Greatest hits album by Cowboy Junkies
- Released: August 21, 2001
- Genre: Alternative country, blues rock
- Length: 1:07:42
- Label: RCA
- Producer: Paul Williams

Cowboy Junkies chronology
| Open (2001) | Best of the Cowboy Junkies (2001) | The Radio One Sessions (2002) |

Alternative Cover

= Best of the Cowboy Junkies =

Best of the Cowboy Junkies is a 2001 greatest hits compilation of Cowboy Junkies' songs recorded for RCA Records.
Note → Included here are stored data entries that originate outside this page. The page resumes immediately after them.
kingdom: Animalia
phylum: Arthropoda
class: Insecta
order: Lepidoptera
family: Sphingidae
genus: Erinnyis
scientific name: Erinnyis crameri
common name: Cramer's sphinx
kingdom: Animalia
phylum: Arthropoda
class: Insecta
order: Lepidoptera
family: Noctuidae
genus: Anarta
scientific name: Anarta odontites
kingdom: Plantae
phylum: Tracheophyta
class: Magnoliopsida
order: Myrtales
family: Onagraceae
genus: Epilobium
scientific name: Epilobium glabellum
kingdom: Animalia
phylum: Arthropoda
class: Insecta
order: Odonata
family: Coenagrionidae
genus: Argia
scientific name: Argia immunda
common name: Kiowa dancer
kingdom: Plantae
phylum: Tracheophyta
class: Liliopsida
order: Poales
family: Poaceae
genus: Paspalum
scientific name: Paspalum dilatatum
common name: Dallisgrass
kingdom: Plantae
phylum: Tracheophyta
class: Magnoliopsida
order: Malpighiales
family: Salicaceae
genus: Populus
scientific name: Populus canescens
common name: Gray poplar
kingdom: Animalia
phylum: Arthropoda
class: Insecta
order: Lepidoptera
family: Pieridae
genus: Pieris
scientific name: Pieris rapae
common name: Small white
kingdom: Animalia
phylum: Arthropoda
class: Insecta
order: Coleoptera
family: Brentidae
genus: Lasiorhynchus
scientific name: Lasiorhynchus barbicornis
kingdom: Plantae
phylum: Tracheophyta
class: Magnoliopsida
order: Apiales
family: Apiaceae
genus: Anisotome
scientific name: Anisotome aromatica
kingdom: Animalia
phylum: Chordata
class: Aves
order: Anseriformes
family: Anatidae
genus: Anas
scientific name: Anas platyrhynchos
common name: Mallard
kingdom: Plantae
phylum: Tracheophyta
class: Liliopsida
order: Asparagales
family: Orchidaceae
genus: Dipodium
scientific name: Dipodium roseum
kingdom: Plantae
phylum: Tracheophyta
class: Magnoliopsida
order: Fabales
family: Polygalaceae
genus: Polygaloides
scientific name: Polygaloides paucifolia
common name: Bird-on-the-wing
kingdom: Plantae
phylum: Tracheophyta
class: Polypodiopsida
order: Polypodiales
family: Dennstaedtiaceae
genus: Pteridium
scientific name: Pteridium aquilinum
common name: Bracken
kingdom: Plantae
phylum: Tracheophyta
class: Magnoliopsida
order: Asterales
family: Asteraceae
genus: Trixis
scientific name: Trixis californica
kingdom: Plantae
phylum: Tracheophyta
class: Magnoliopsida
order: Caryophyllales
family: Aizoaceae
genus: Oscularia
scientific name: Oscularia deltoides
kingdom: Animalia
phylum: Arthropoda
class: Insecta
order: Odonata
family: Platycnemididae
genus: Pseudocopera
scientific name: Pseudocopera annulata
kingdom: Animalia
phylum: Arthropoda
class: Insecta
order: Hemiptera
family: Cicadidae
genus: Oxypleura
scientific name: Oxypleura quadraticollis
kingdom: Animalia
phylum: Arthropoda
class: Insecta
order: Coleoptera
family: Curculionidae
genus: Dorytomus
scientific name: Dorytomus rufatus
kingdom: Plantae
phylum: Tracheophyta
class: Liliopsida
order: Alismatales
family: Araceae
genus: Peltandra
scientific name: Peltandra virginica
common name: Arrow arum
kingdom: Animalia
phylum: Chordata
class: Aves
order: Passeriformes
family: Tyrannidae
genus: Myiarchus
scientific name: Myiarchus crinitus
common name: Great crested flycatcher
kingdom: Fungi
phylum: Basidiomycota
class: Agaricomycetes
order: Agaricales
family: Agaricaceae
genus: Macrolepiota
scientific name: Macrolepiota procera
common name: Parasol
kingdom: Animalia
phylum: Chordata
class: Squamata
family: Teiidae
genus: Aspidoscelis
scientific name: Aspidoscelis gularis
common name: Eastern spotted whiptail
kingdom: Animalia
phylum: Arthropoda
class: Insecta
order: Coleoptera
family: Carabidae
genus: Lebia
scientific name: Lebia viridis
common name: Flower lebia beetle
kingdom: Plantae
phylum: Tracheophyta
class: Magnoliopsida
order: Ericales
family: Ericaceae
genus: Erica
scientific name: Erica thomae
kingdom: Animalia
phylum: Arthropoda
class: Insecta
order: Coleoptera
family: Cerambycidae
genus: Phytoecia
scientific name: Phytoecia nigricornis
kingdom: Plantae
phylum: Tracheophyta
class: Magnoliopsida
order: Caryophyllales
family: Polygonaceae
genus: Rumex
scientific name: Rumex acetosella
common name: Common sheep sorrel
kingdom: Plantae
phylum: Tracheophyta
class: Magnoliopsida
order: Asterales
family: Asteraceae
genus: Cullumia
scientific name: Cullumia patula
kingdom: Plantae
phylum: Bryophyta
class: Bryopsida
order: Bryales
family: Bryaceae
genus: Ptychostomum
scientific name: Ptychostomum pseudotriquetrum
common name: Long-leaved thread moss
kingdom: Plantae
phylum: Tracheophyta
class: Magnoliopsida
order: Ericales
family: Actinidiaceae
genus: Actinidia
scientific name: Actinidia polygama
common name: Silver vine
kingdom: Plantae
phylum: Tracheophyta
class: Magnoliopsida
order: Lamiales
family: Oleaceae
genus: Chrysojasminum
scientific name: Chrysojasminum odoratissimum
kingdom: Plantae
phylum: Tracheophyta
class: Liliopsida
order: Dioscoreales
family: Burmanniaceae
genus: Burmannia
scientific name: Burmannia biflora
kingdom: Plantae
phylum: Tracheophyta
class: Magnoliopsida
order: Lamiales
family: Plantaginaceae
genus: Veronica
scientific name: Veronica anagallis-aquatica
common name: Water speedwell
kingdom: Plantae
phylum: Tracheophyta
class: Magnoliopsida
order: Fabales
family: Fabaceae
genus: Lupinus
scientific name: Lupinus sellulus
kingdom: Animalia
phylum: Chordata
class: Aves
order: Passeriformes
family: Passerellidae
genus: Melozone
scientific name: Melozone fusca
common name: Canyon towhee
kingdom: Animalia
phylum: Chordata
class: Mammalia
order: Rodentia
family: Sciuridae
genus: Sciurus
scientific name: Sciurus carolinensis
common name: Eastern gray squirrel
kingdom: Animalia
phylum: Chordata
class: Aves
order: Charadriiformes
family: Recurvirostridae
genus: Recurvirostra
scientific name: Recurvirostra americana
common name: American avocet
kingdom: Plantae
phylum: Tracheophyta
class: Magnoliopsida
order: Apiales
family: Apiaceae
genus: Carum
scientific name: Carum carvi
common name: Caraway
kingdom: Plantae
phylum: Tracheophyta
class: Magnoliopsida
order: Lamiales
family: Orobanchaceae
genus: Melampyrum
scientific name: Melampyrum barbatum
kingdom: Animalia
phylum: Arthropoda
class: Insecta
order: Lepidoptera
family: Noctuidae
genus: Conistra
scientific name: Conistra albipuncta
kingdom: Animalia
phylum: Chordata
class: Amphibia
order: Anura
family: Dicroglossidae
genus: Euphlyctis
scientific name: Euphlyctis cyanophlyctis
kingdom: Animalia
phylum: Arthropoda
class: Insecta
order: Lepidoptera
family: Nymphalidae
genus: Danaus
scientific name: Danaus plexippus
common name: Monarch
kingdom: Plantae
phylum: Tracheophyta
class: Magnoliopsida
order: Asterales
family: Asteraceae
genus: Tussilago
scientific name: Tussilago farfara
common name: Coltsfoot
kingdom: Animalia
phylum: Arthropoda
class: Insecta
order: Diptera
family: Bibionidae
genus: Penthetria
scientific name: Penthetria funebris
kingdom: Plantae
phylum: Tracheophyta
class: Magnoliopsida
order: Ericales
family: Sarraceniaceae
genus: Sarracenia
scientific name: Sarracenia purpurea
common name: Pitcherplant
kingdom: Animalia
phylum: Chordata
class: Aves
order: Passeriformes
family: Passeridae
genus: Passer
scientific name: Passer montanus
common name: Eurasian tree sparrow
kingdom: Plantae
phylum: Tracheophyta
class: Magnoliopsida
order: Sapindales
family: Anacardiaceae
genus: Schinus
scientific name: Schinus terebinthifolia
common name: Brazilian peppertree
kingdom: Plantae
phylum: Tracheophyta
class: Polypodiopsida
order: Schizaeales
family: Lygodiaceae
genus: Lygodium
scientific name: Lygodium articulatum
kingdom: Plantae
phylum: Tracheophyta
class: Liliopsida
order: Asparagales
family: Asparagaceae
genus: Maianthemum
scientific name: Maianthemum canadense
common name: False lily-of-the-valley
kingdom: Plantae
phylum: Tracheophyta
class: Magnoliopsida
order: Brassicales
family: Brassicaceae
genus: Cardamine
All songs are drawn from the band's RCA Records albums: The Trinity Session, The Caution Horses, Black Eyed Man and Pale Sun, Crescent Moon.

Professional ratings
Review scores
| Source | Rating |
| AllMusic | Star |
| Encyclopedia of Popular Music | Star |

== Track listing ==

| No. | Title | Writer(s) | From the album | Length |
|---|---|---|---|---|
| 1. | "Blue Moon Revisited (Song for Elvis)" | Michael Timmins, Margo Timmins, Richard Rodgers, Lorenz Hart | The Trinity Session, 1988 | 4:31 |
| 2. | "Sweet Jane" | Lou Reed | The Trinity Session | 3:37 |
| 3. | "Misguided Angel" | Michael Timmins, Margo Timmins | The Trinity Session | 4:55 |
| 4. | "I'm So Lonesome I Could Cry" | Hank Williams | The Trinity Session | 5:28 |
| 5. | "Rock and Bird" |  | The Caution Horses, 1990 | 3:32 |
| 6. | "Sun Comes Up, It's Tuesday Morning" |  | The Caution Horses | 3:59 |
| 7. | "Escape Is So Simple" |  | The Caution Horses | 5:18 |
| 8. | "Cause Cheap Is How I Feel" |  | The Caution Horses | 4:17 |
| 9. | "To Live Is to Fly" | Townes Van Zandt | Black Eyed Man, 1992 | 4:27 |
| 10. | "Murder, Tonight, in the Trailer Park" |  | Black Eyed Man | 4:33 |
| 11. | "Southern Rain" |  | Black Eyed Man | 4:53 |
| 12. | "Cowboy Junkies Lament" | Townes Van Zandt | Black Eyed Man | 3:10 |
| 13. | "Anniversary Song" |  | Pale Sun, Crescent Moon, 1993 | 3:13 |
| 14. | "Cold Tea Blues" |  | Pale Sun, Crescent Moon | 2:48 |
| 15. | "Ring on the Sill" |  | Pale Sun, Crescent Moon | 4:24 |
| 16. | "Hard to Explain" | Ray Agee | Pale Sun, Crescent Moon | 4:37 |
| Total length: |  |  |  | 67:42 |

Bonus track on UK version
| No. | Title | From the album | Length |
|---|---|---|---|
| 17. | "A Horse in the Country" | Black Eyed Man | 3:50 |

== Fan reception ==
RCA assembled this greatest hits album without participation with the band, using the albums in the RCA catalog. Junkies fan sites suggest boycotting the album, and support the purchasing Waltz Across America instead.